Gov. Bobby Jindal’s administration wants to use Gulf oil spill recovery money to help refill the Louisiana’s “rainy day” fund and settle a lawsuit claiming the state needs to return roughly $300 million to the fund.
The proposal is tucked into a budget bill by Rep. Jim Fannin, R-Jonesboro, filed this week for consideration by lawmakers. It would steer dollars that BP PLC is expected to pay for the state’s claims of economic damage caused by the massive 2010 spill.
Those claims are the subject of ongoing federal litigation, and it’s unclear when any of the money might be available to the state.
Jindal’s top budget adviser, Commissioner of Administration Kristy Nichols, said she believes the proposal is a proper use of money that would be designed to compensate the state for economic hardship and losses after the spill.

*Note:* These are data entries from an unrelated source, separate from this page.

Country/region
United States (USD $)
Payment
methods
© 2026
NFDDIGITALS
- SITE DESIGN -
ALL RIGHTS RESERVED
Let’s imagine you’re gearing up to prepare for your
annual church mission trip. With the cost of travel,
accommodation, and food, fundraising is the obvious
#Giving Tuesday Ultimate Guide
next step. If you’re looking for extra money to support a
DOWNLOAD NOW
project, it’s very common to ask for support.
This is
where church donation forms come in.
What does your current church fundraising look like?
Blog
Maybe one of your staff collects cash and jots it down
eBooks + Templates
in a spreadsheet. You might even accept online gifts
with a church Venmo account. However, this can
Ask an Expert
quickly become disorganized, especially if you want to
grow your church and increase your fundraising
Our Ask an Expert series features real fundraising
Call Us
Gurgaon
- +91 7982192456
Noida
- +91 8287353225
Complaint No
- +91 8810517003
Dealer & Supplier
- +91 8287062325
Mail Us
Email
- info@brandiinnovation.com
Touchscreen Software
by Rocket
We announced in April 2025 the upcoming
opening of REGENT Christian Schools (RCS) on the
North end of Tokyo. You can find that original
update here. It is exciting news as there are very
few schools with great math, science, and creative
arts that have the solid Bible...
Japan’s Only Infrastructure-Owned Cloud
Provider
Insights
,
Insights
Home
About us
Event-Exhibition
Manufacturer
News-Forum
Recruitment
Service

“I think that the settlement that you see in the bill puts forward the state’s best effort to meet its obligations while continuing the growth of the economy,” Nichols said.
The rainy day fund, formally called the Budget Stabilization Fund, was tapped twice in recent years to help close state budget gaps. But constitutional restrictions require the dollars to be quickly repaid after being used, up to a cap that is set on the pot of money.
Jindal and lawmakers tried to change the repayment trigger through state law, but former state Rep. Ron Gomez and tea party activist Bob Reid filed a lawsuit in 2010, arguing that lawmakers violated the constitution by not refilling the fund after its use.
The repayment would cost more than $300 million.
The Jindal administration and lawmakers previously agreed to settle the lawsuit by repaying the money by the 2015-16 budget year, which would mean the state faces a large payment without a clear source of financing.
“This is trying to move away from the balloon payment,” said Fannin, who as chairman of the House Appropriations Committee files the administration’s budget proposals.
The new plan instead would tap into the BP money to refill the fund or offer a different repayment schedule if the oil spill recovery money isn’t yet in hand.
Gomez and Reid will agree to dismiss the lawsuit if the Legislature agrees to the proposal, said Kyle Keegan, the attorney representing the two men.
“We traded the shorter deadline for a share of the BP money, and we believe the fund will be filled up by the BP money before you get to 2016 or 2017,” Keegan said Friday.
Billions of dollars in civil penalties expected to hit BP because of violations of environmental laws have strings attached in both federal and state statute, requiring the money to be spent on coastal protection and restoration projects.
But Nichols said no such restrictions exist for money Louisiana is expected to receive for damages to its economy because of the massive disaster.
Under Fannin’s bill, each time the state receives proceeds from a settlement or judgment involving economic damages tied to the oil spill, up to 50 percent of the amount would be shifted to the rainy day fund until it is repaid to its cap.
If the dollars aren’t yet in hand, the state each year would pay either $25 million or 25 percent of any one-time or surplus dollars it has to the rainy day fund, with a final balloon payment due in the 2017-18 fiscal year.
The proposed changes would mean that if the oil spill recovery funds aren’t in hand, any lump sum repayment would fall on the next governor. Jindal’s term ends in early 2016.